Whatever... Boot "Gentoo, kernel 2.6.23-gentoo-r6 (KDE)" and login as root. Go to /usr/src/linux. Then "cp /proc/config.gz ./. 

Then "chmod ugo+rwx config.gz" and "gzip -d config.gz". Then "mv config .config". 

If /proc/config.gz doesn't exist, copy the /boot/config-2.6.21-gentoo-r4 to /usr/src/linux/ --> "cp /boot/config-2.6.21-gentoo-r4 /usr/src/linux/.config"

Now it's time to enter "make oldconfig" to setup the kernel config based on the old config, which works and just press enter when something is asked. When this is done do a "make && make install". If everything went fine, then a "make modules modules_install".

Reboot the new built kernel and enter "uname -a". Then the 2.6.23-r6 kernel should show up and also the /lib/modules should be ok....

WooD

----------

## GivePeaceAChance

Hi,

I tried what you suggested, but no such luck. I'm pretty certain the issue is that "modules.dep" is unable to load, since whatever is looking for that file is looking in a folder that doesn't exist (-r3 as opposed to the existing -r6).

----------

## Hu

 *your_WooDness wrote:*   

> 
> 
> Then "chmod ugo+rwx config.gz"
> 
> 

 

No.  There is no reason to give group and other write access to the configuration file.  This would allow anyone to change the configuration that is used when the next kernel is built.

GivePeaceAChance: after installing the new kernel, what files are now in /boot and in /lib/modules?

----------

## Jaglover

Did you keep installing new kernels and never mounted /boot beforehand?

----------

## GivePeaceAChance

Hi,

I tried redoing the whole thing, but I've come to the same issue. Could it in ANY WAY be related to the fact that this is how I did my kernel config:

I take a config I actually went through, from say 2.6.23-gentoo-r6 or whatever 

Then...

make clean

make menuconfig [save it when prompted]

make && make modules

cp arch/i386/boot/bzImage /boot/

reboot

But still uname -r gives me a different kernel version than the one that I want.... this is ****ed up.

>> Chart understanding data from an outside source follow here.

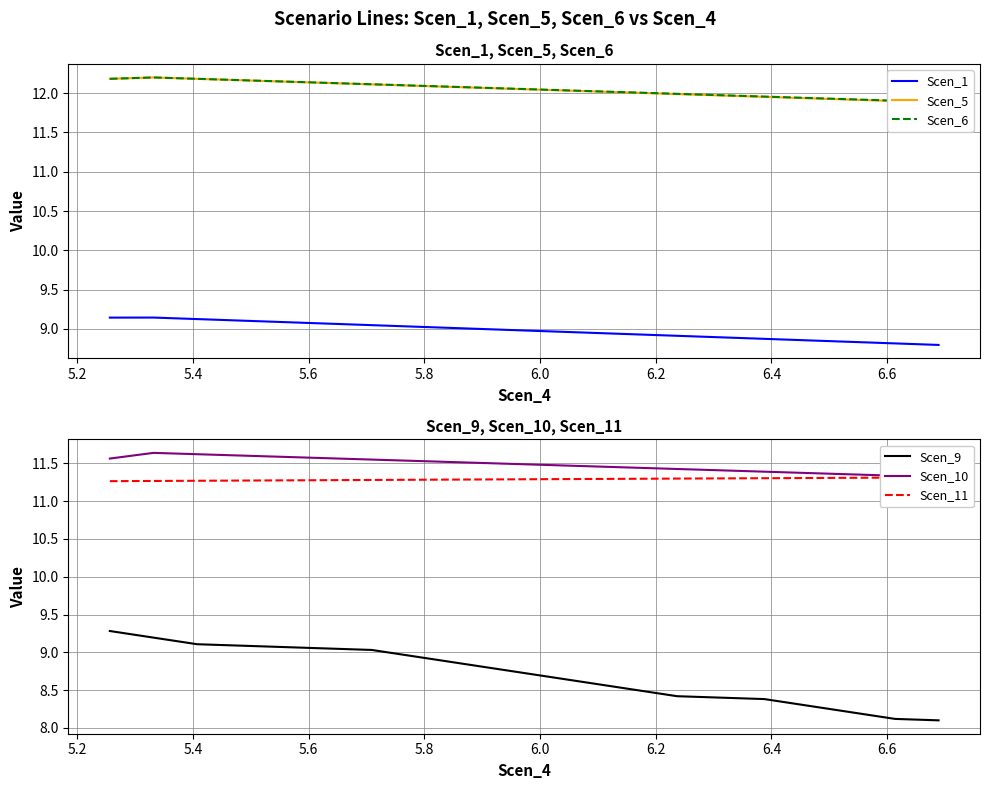

Between 6.2 and 6.6, which series saw the biggest shift?

Scen_9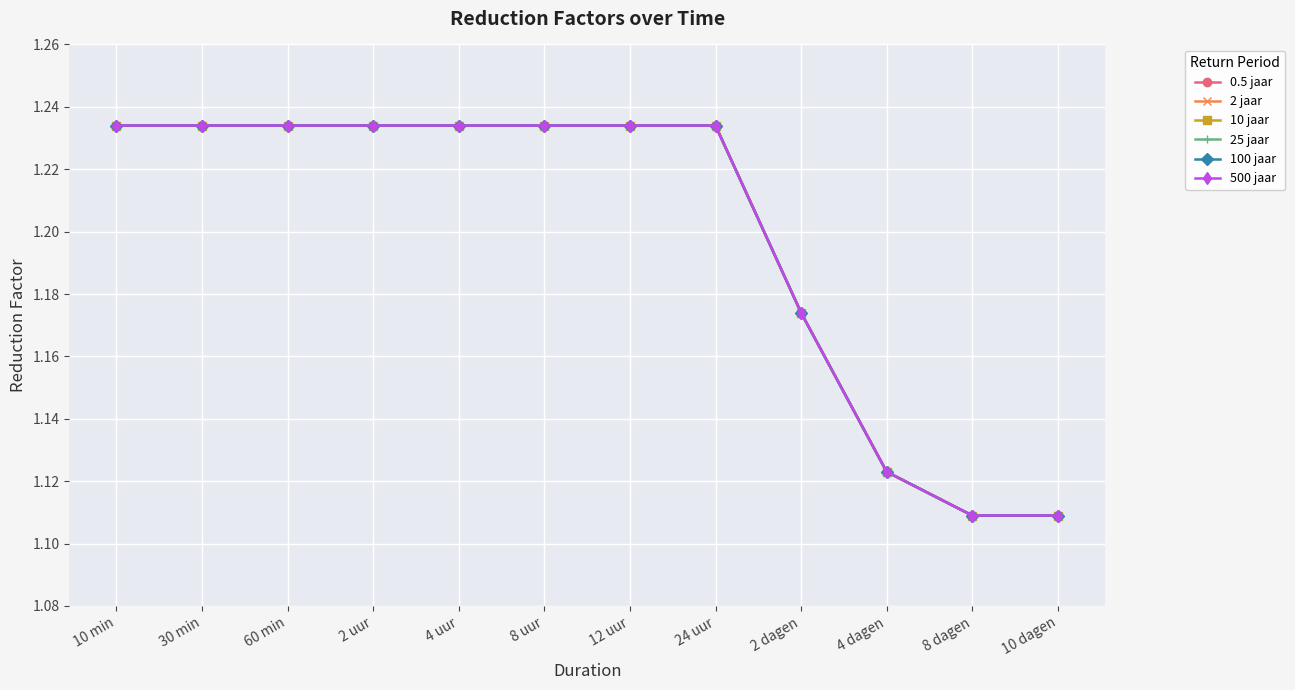

True or false: 500 jaar and 2 jaar intersect in this chart.

False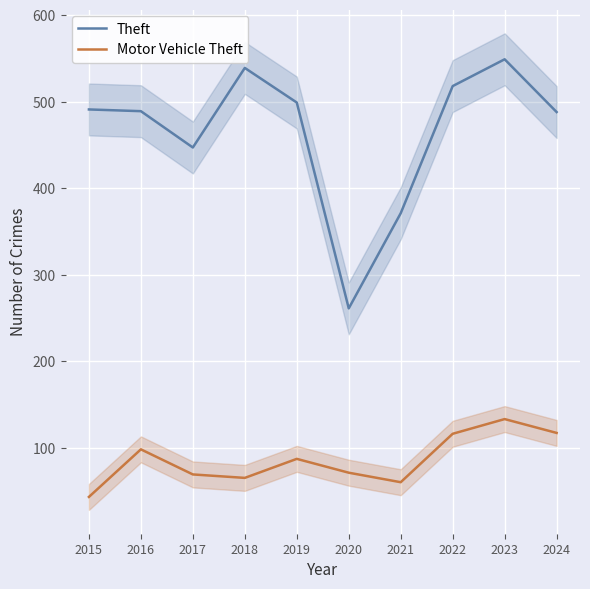

What is the difference between the highest and lowest values at 2021?

311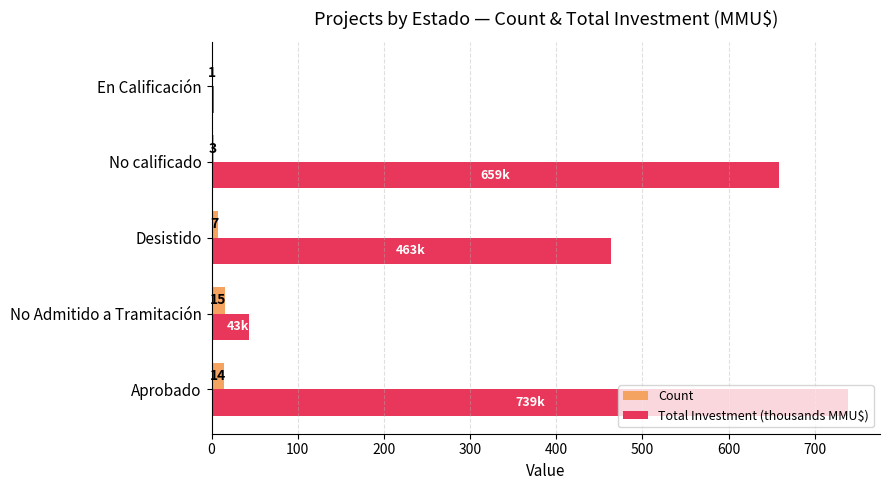

Between No Admitido a Tramitación and Desistido, which series saw the biggest shift?

Total Investment (thousands MMU$)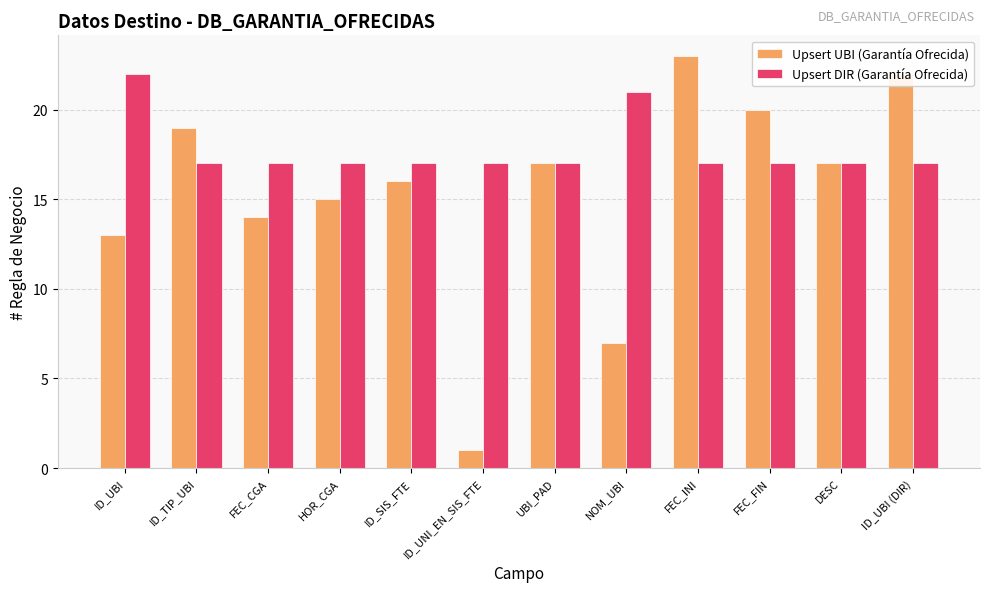

What position from the left is ID_UBI (DIR)?

12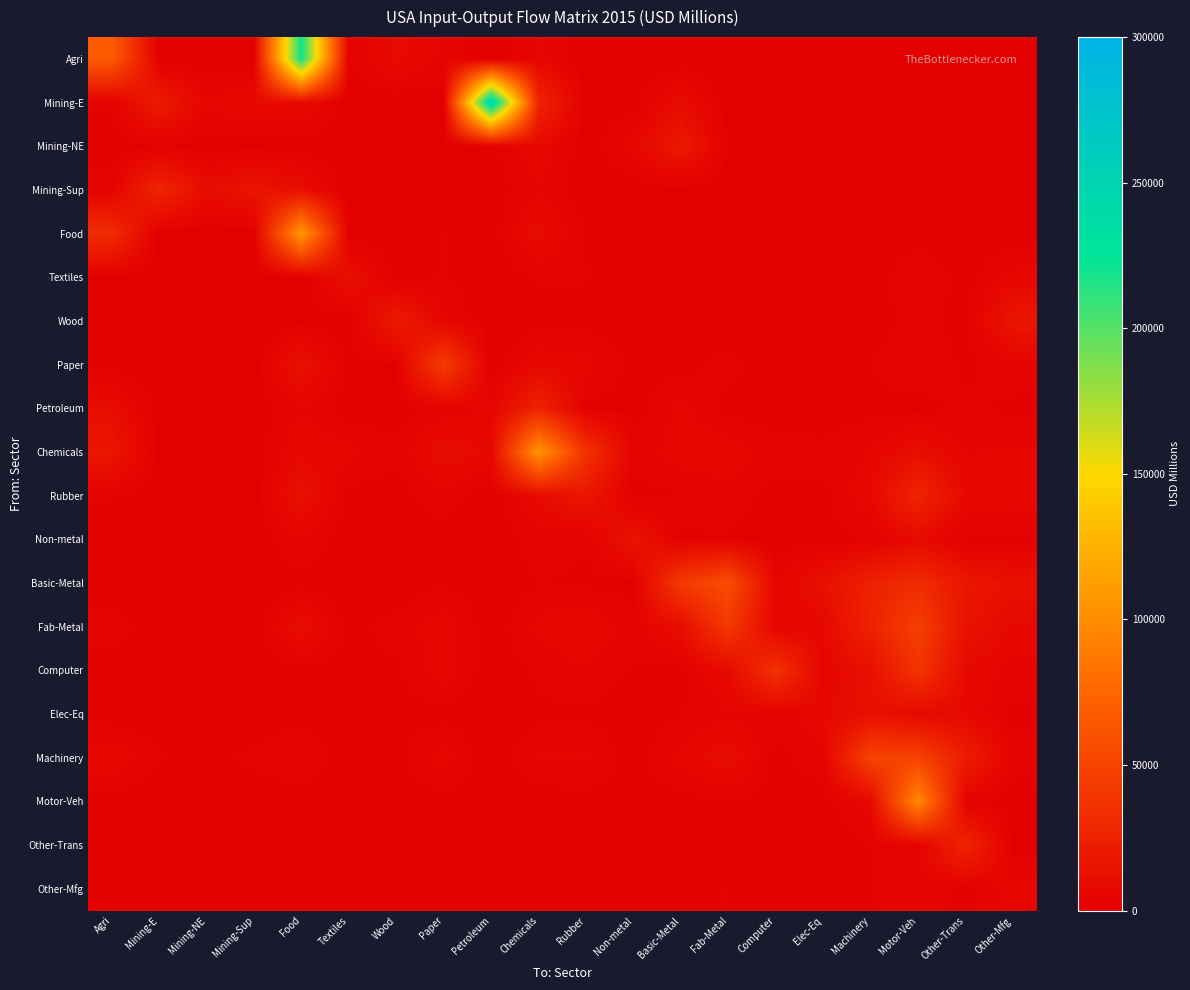

Reading left to right, transcribe all the data shown in this chart.

Agri: Agri=67012.6	Mining-E=103.4	Mining-NE=27.2	Mining-Sup=10.2	Food=221344.9	Textiles=2197.8	Wood=8765.8	Paper=3937.3	Petroleum=15.7	Chemicals=5128.2	Rubber=227.7	Non-metal=21.9	Basic-Metal=138.5	Fab-Metal=41.4	Computer=3.5	Elec-Eq=4.4	Machinery=25.6	Motor-Veh=32.2	Other-Trans=18.3	Other-Mfg=940.0
Mining-E: Agri=2211.3	Mining-E=20554.0	Mining-NE=4843.5	Mining-Sup=7971.8	Food=8068.1	Textiles=74.5	Wood=73.8	Paper=463.7	Petroleum=251591.7	Chemicals=27125.0	Rubber=151.2	Non-metal=779.4	Basic-Metal=9613.2	Fab-Metal=104.6	Computer=16.4	Elec-Eq=30.7	Machinery=237.6	Motor-Veh=121.8	Other-Trans=418.4	Other-Mfg=308.3
Mining-NE: Agri=551.1	Mining-E=1199.9	Mining-NE=836.4	Mining-Sup=726.5	Food=671.5	Textiles=34.2	Wood=37.4	Paper=500.6	Petroleum=1531.1	Chemicals=7190.3	Rubber=151.3	Non-metal=6349.6	Basic-Metal=17808.5	Fab-Metal=1513.0	Computer=122.1	Elec-Eq=301.6	Machinery=475.3	Motor-Veh=353.5	Other-Trans=157.9	Other-Mfg=804.3
Mining-Sup: Agri=3070.6	Mining-E=27907.3	Mining-NE=9294.0	Mining-Sup=15182.3	Food=10156.8	Textiles=2.9	Wood=5.4	Paper=11.9	Petroleum=436.8	Chemicals=4431.8	Rubber=13.2	Non-metal=7.3	Basic-Metal=1083.5	Fab-Metal=48.5	Computer=7.4	Elec-Eq=9.0	Machinery=34.0	Motor-Veh=60.3	Other-Trans=106.5	Other-Mfg=11.9
Food: Agri=32898.8	Mining-E=40.2	Mining-NE=20.0	Mining-Sup=21.7	Food=109205.7	Textiles=627.0	Wood=263.5	Paper=1915.2	Petroleum=514.4	Chemicals=9607.9	Rubber=1679.5	Non-metal=244.7	Basic-Metal=271.0	Fab-Metal=390.2	Computer=180.3	Elec-Eq=151.0	Machinery=398.5	Motor-Veh=888.1	Other-Trans=394.5	Other-Mfg=537.1
Textiles: Agri=356.0	Mining-E=59.9	Mining-NE=28.6	Mining-Sup=27.0	Food=587.9	Textiles=11850.3	Wood=629.6	Paper=2131.7	Petroleum=65.5	Chemicals=2129.7	Rubber=2063.9	Non-metal=270.7	Basic-Metal=93.0	Fab-Metal=188.1	Computer=149.5	Elec-Eq=70.8	Machinery=647.0	Motor-Veh=4312.8	Other-Trans=948.4	Other-Mfg=5590.7
Wood: Agri=745.1	Mining-E=160.4	Mining-NE=72.2	Mining-Sup=20.6	Food=800.4	Textiles=119.2	Wood=19684.7	Paper=4820.8	Petroleum=8.5	Chemicals=1218.7	Rubber=1232.0	Non-metal=304.4	Basic-Metal=144.4	Fab-Metal=485.4	Computer=128.7	Elec-Eq=248.2	Machinery=666.3	Motor-Veh=2950.0	Other-Trans=730.9	Other-Mfg=16448.9
Paper: Agri=864.6	Mining-E=66.5	Mining-NE=71.0	Mining-Sup=27.3	Food=12726.7	Textiles=1812.7	Wood=823.2	Paper=44981.7	Petroleum=99.0	Chemicals=6696.4	Rubber=5593.8	Non-metal=1260.7	Basic-Metal=835.3	Fab-Metal=2908.9	Computer=576.1	Elec-Eq=849.7	Machinery=1956.1	Motor-Veh=4846.0	Other-Trans=1323.8	Other-Mfg=3070.3
Petroleum: Agri=10126.4	Mining-E=507.6	Mining-NE=704.0	Mining-Sup=382.5	Food=4523.9	Textiles=312.0	Wood=593.6	Paper=3180.1	Petroleum=4852.4	Chemicals=25880.0	Rubber=1423.5	Non-metal=735.6	Basic-Metal=5591.2	Fab-Metal=1167.1	Computer=155.1	Elec-Eq=760.2	Machinery=1189.4	Motor-Veh=859.8	Other-Trans=2349.5	Other-Mfg=1421.2
Chemicals: Agri=16289.2	Mining-E=701.3	Mining-NE=348.3	Mining-Sup=283.0	Food=7120.1	Textiles=5688.3	Wood=2626.9	Paper=10052.1	Petroleum=7325.3	Chemicals=106423.0	Rubber=36591.4	Non-metal=3196.8	Basic-Metal=5974.9	Fab-Metal=6845.1	Computer=3214.2	Elec-Eq=2538.4	Machinery=4774.9	Motor-Veh=10886.4	Other-Trans=4495.4	Other-Mfg=5131.6
Rubber: Agri=2124.5	Mining-E=308.9	Mining-NE=210.7	Mining-Sup=126.6	Food=12477.3	Textiles=1009.1	Wood=812.0	Paper=3584.7	Petroleum=92.4	Chemicals=8378.4	Rubber=16729.5	Non-metal=1023.5	Basic-Metal=1957.2	Fab-Metal=3435.4	Computer=990.8	Elec-Eq=1324.5	Machinery=7177.3	Motor-Veh=27216.3	Other-Trans=7150.6	Other-Mfg=5863.8
Non-metal: Agri=151.6	Mining-E=102.1	Mining-NE=226.9	Mining-Sup=142.9	Food=4353.9	Textiles=344.0	Wood=1307.5	Paper=651.9	Petroleum=266.6	Chemicals=3320.0	Rubber=2199.8	Non-metal=14361.8	Basic-Metal=1659.8	Fab-Metal=1655.7	Computer=236.1	Elec-Eq=1057.5	Machinery=1852.3	Motor-Veh=7860.5	Other-Trans=1468.6	Other-Mfg=1487.8
Basic-Metal: Agri=236.9	Mining-E=292.8	Mining-NE=146.8	Mining-Sup=393.7	Food=1078.5	Textiles=68.2	Wood=185.5	Paper=1770.9	Petroleum=170.2	Chemicals=1865.7	Rubber=1375.0	Non-metal=1089.7	Basic-Metal=41911.5	Fab-Metal=57483.5	Computer=4779.9	Elec-Eq=12082.9	Machinery=24688.1	Motor-Veh=32379.8	Other-Trans=16457.7	Other-Mfg=12036.6
Fab-Metal: Agri=3511.3	Mining-E=693.5	Mining-NE=329.3	Mining-Sup=257.4	Food=10648.4	Textiles=943.6	Wood=3060.2	Paper=6706.0	Petroleum=146.3	Chemicals=5599.4	Rubber=7947.4	Non-metal=2787.1	Basic-Metal=10872.1	Fab-Metal=41894.4	Computer=4414.9	Elec-Eq=6825.3	Machinery=26061.6	Motor-Veh=46947.3	Other-Trans=13756.7	Other-Mfg=7331.8
Computer: Agri=471.8	Mining-E=135.2	Mining-NE=110.9	Mining-Sup=194.0	Food=1398.2	Textiles=1117.6	Wood=1432.8	Paper=6526.7	Petroleum=148.4	Chemicals=2337.2	Rubber=4361.4	Non-metal=1702.0	Basic-Metal=1157.0	Fab-Metal=8118.6	Computer=36990.5	Elec-Eq=5461.7	Machinery=11901.8	Motor-Veh=38479.4	Other-Trans=7541.6	Other-Mfg=3364.1
Elec-Eq: Agri=697.2	Mining-E=141.8	Mining-NE=93.2	Mining-Sup=73.4	Food=941.0	Textiles=161.9	Wood=1003.8	Paper=1027.2	Petroleum=34.2	Chemicals=1408.6	Rubber=1508.1	Non-metal=266.4	Basic-Metal=1916.6	Fab-Metal=4371.9	Computer=2706.8	Elec-Eq=6785.1	Machinery=12348.2	Motor-Veh=7637.3	Other-Trans=6910.1	Other-Mfg=1318.6
Machinery: Agri=7174.0	Mining-E=2315.7	Mining-NE=1125.2	Mining-Sup=2644.0	Food=4862.8	Textiles=415.9	Wood=1212.6	Paper=6057.0	Petroleum=97.3	Chemicals=4871.6	Rubber=5012.1	Non-metal=831.0	Basic-Metal=5749.1	Fab-Metal=10479.8	Computer=1203.4	Elec-Eq=3872.6	Machinery=49749.3	Motor-Veh=49257.7	Other-Trans=21480.4	Other-Mfg=3117.7
Motor-Veh: Agri=823.4	Mining-E=95.6	Mining-NE=55.3	Mining-Sup=105.2	Food=628.4	Textiles=162.8	Wood=470.2	Paper=928.2	Petroleum=35.8	Chemicals=598.1	Rubber=791.4	Non-metal=389.8	Basic-Metal=722.4	Fab-Metal=1981.9	Computer=645.9	Elec-Eq=572.9	Machinery=6571.7	Motor-Veh=98450.2	Other-Trans=2943.9	Other-Mfg=616.1
Other-Trans: Agri=238.6	Mining-E=85.0	Mining-NE=35.7	Mining-Sup=66.9	Food=345.7	Textiles=149.1	Wood=88.3	Paper=299.1	Petroleum=19.5	Chemicals=296.6	Rubber=312.7	Non-metal=68.4	Basic-Metal=258.5	Fab-Metal=673.4	Computer=223.3	Elec-Eq=257.8	Machinery=1908.9	Motor-Veh=3252.1	Other-Trans=27191.6	Other-Mfg=236.4
Other-Mfg: Agri=402.5	Mining-E=71.6	Mining-NE=36.4	Mining-Sup=65.8	Food=997.3	Textiles=485.9	Wood=409.6	Paper=665.7	Petroleum=80.5	Chemicals=922.9	Rubber=599.9	Non-metal=251.3	Basic-Metal=1183.5	Fab-Metal=1920.9	Computer=617.2	Elec-Eq=538.0	Machinery=1909.5	Motor-Veh=3800.3	Other-Trans=1368.1	Other-Mfg=5705.1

Also, I've cleaned up my /boot. I have nothing on there except the new kernel version and 2.6.21-r4 which is my stable gentoo's kernel. That one is untouched by this system AFAIK.

EDIT:

OK, so there was a folder called boot in /boot that had all the current stuff in it. I had seen that folder before, but had thought it was a recursive folder that just pointed to /boot. So I copied anything in /boot to /boot/boot and it appears to be working fine now. Not sure why there's a boot folder in /boot, but that's where apparently all the current configuration stuff for the kernel is.... Weird. I can't believe it though... I have reinstalled gentoo with KDE about three times, each time coming upon some weird **** like this, and a few days ago deepsixed my partition to start again, and now tonight I figure out that this was the issue? Damn.... At least I have a good day before going back to university to install stuff.

----------